Add and use custom metadata in python_metadata

Here we show how the use the custom metadata reader class to add additional variables to the python metadata stored with the ISMN time series.

Data setup

Here we use one of the testdata samples provided in this package (stored in the test_data folder). This archive contains 2 sensors at 2 stations in the COSMOS network and 2 sensors at the fraye station of the FR_Aqui network. The goal is to assign an additional metadata variable to the sensors at the ‘fray’ station. The data is taken from the VODCA archive (https://zenodo.org/record/2575599) and describes vegetation density on Jan 1st 2010. We store the value in a csv file (vod.csv in the same directory as this notebook) structured like this (in our example only for one station, but normally we would add a line for as many ISMN stations as possible):

network;station;vod_k;vod_x
FR_Aqui;fraye;0.64922965;0.39021793

Set metadata reader

Then we set up the metadata reader. Here we use one of the predefined readers, but you can (and usually have to) also write your own reader as long as it inherits from the abstract class ismn.custom.CustomMetaReader and implements a function read_metadata which uses the information from previously loaded metadata for a station to find the matching entries in the provided data, and either returns a ismn.meta.MetaData object or a dictionary of metadata variables and the according values.

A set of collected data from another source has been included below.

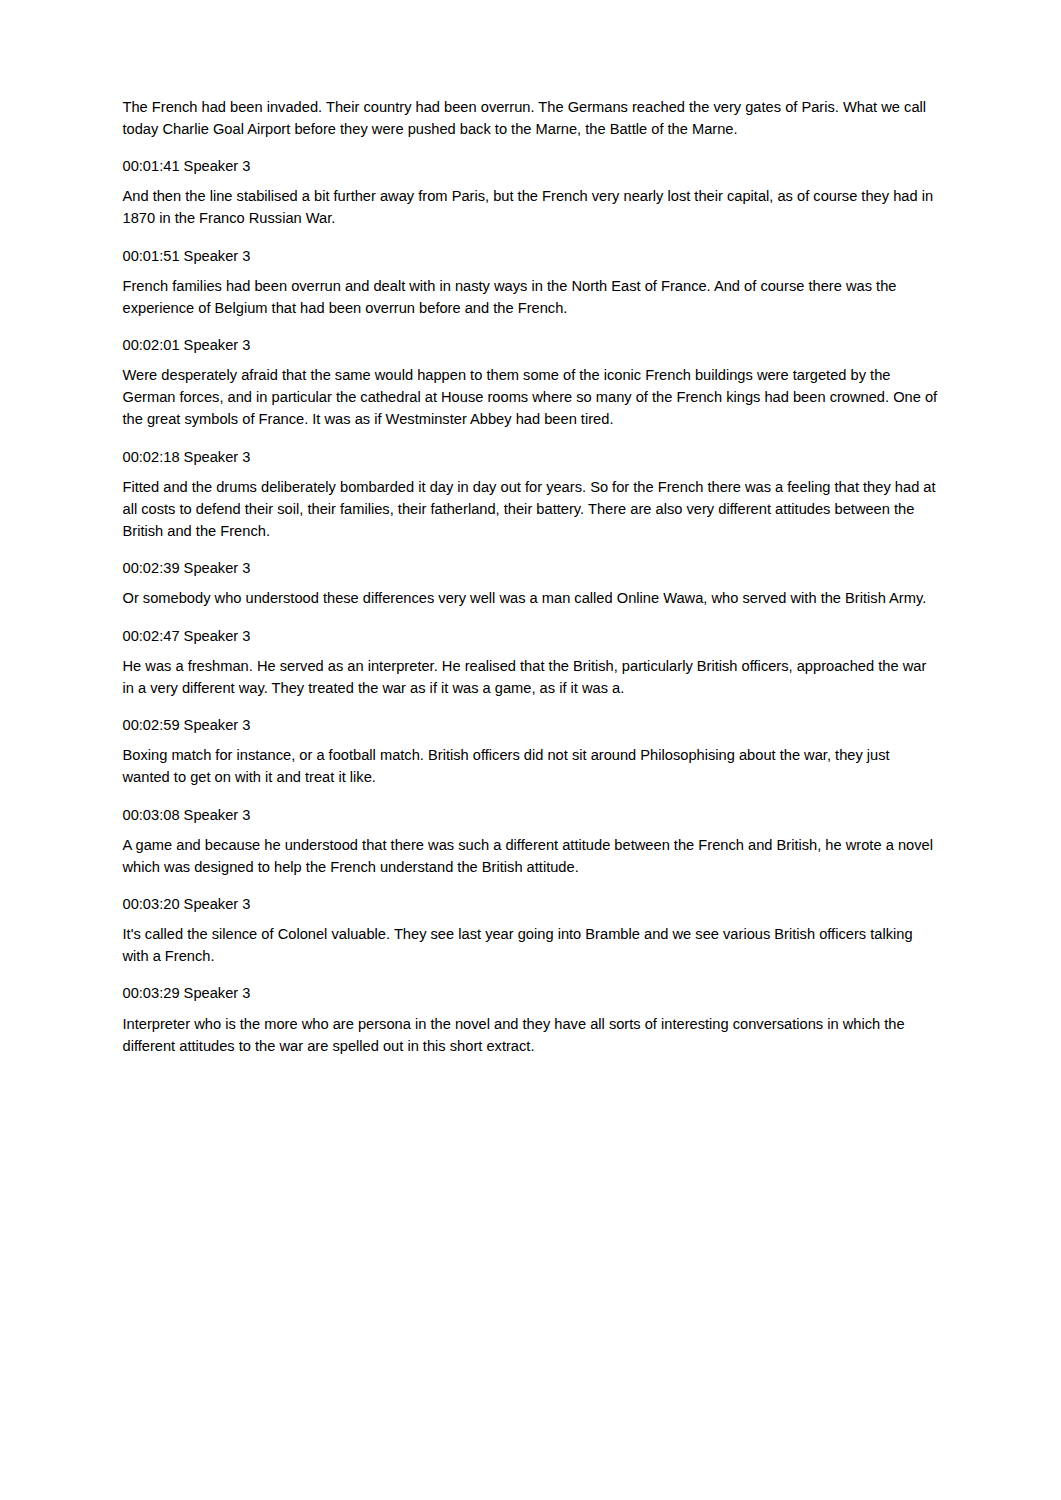The French had been invaded. Their country had been overrun. The Germans reached the very gates of Paris. What we call today Charlie Goal Airport before they were pushed back to the Marne, the Battle of the Marne.
00:01:41 Speaker 3
And then the line stabilised a bit further away from Paris, but the French very nearly lost their capital, as of course they had in 1870 in the Franco Russian War.
00:01:51 Speaker 3
French families had been overrun and dealt with in nasty ways in the North East of France. And of course there was the experience of Belgium that had been overrun before and the French.
00:02:01 Speaker 3
Were desperately afraid that the same would happen to them some of the iconic French buildings were targeted by the German forces, and in particular the cathedral at House rooms where so many of the French kings had been crowned. One of the great symbols of France. It was as if Westminster Abbey had been tired.
00:02:18 Speaker 3
Fitted and the drums deliberately bombarded it day in day out for years. So for the French there was a feeling that they had at all costs to defend their soil, their families, their fatherland, their battery. There are also very different attitudes between the British and the French.
00:02:39 Speaker 3
Or somebody who understood these differences very well was a man called Online Wawa, who served with the British Army.
00:02:47 Speaker 3
He was a freshman. He served as an interpreter. He realised that the British, particularly British officers, approached the war in a very different way. They treated the war as if it was a game, as if it was a.
00:02:59 Speaker 3
Boxing match for instance, or a football match. British officers did not sit around Philosophising about the war, they just wanted to get on with it and treat it like.
00:03:08 Speaker 3
A game and because he understood that there was such a different attitude between the French and British, he wrote a novel which was designed to help the French understand the British attitude.
00:03:20 Speaker 3
It's called the silence of Colonel valuable. They see last year going into Bramble and we see various British officers talking with a French.
00:03:29 Speaker 3
Interpreter who is the more who are persona in the novel and they have all sorts of interesting conversations in which the different attitudes to the war are spelled out in this short extract.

Normally you use either the station latitude, longitude and sometimes also the sensor depth information; maybe even the station name.

[2]:
from ismn.interface import ISMN_Interface
import shutil
import tempfile
from ismn.custom import CustomStationMetadataCsv
[3]:
my_meta_reader = CustomStationMetadataCsv('vod.csv')

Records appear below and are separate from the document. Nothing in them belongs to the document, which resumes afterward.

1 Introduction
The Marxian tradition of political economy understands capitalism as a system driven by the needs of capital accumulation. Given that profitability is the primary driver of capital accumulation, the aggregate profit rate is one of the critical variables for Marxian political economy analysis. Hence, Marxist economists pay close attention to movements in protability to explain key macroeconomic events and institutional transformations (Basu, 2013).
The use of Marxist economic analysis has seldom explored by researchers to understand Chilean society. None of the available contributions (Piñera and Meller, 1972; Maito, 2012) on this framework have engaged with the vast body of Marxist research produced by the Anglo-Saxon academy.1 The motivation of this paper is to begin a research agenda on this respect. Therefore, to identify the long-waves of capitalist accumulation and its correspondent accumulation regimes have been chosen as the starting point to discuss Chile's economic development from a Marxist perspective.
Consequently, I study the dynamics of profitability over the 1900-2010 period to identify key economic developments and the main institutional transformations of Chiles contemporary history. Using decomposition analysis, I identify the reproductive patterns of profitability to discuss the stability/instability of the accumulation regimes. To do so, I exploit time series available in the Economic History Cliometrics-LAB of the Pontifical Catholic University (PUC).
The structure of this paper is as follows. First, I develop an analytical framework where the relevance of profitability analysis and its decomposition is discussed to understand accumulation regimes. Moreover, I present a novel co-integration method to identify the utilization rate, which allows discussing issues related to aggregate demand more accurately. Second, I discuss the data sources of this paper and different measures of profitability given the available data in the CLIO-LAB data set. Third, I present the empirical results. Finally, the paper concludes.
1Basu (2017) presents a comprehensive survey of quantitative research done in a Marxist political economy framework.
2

This custom metadata reader is now passed to the ISMN Interface (you can also pass more than one). Upon collecting metadata for all sensors, it will compare the station and network name with the ones provided in the csv file, and add the new metadata variable to the python_metadata when a matching case is found. If the python_metadata folder already exists, it must be deleted before the collection can happen.

[4]:
with tempfile.TemporaryDirectory() as meta_path:
    ds = ISMN_Interface('../../tests/test_data/Data_seperate_files_20170810_20180809', custom_meta_reader=(my_meta_reader,), meta_path=meta_path)
Processing metadata for all ismn stations into folder ../../tests/test_data/Data_seperate_files_20170810_20180809.
This may take a few minutes, but is only done once...
Hint: Use `parallel=True` to speed up metadata generation for large datasets
Files Processed: 100%|██████████████████████████████████████████████████████████████████████████████████████████████████████████████████████| 3/3 [00:00<00:00,  4.97it/s]
Metadata generation finished after 0 Seconds.
Metadata and Log stored in /tmp/tmp8omp4vpr
Found existing ismn metadata in /tmp/tmp8omp4vpr/Data_seperate_files_20170810_20180809.csv.

The newly added values are now found in the metadata for the ‘fraye’ station.

[5]:
ds['FR_Aqui']['fraye'].metadata[['vod_k', 'vod_x']]

[5]:
MetaData([
  MetaVar([vod_k, 0.64922965, None]),
  MetaVar([vod_x, 0.39021793, None])
])

But not for other stations (in this case pandas automatically assigns NaN to the variable).

[13]:
ds['COSMOS']['ARM-1'][0].metadata[['vod_k', 'vod_x']]
[13]:
MetaData([
  MetaVar([vod_k, nan, None]),
  MetaVar([vod_x, nan, None])
])

We can now use them as any other metadata variable, e.g. to find the station with a specific value.

[24]:
ids = ds.get_dataset_ids(variable='soil_moisture', filter_meta_dict={'vod_k': 0.64922965})
data, meta = ds.read(ids, return_meta=True)
meta
[24]:
2
variable key
clay_fraction val 4.0
depth_from 0.0
depth_to 0.3
climate_KG val Cfb
climate_insitu val unknown
elevation val 52.42
instrument val ThetaProbe-ML2X
depth_from 0.05
depth_to 0.05
latitude val 44.467
lc_2000 val 70
lc_2005 val 70
lc_2010 val 70
lc_insitu val unknown
longitude val -0.7269
network val FR_Aqui
organic_carbon val 2.18
depth_from 0.0
depth_to 0.3
sand_fraction val 87.0
depth_from 0.0
depth_to 0.3
saturation val 0.49
depth_from 0.0
depth_to 0.3
silt_fraction val 9.0
depth_from 0.0
depth_to 0.3
station val fraye
timerange_from val 2013-08-13 10:00:00
timerange_to val 2020-01-01 00:00:00
variable val soil_moisture
depth_from 0.05
depth_to 0.05
vod_k val 0.64923
vod_x val 0.390218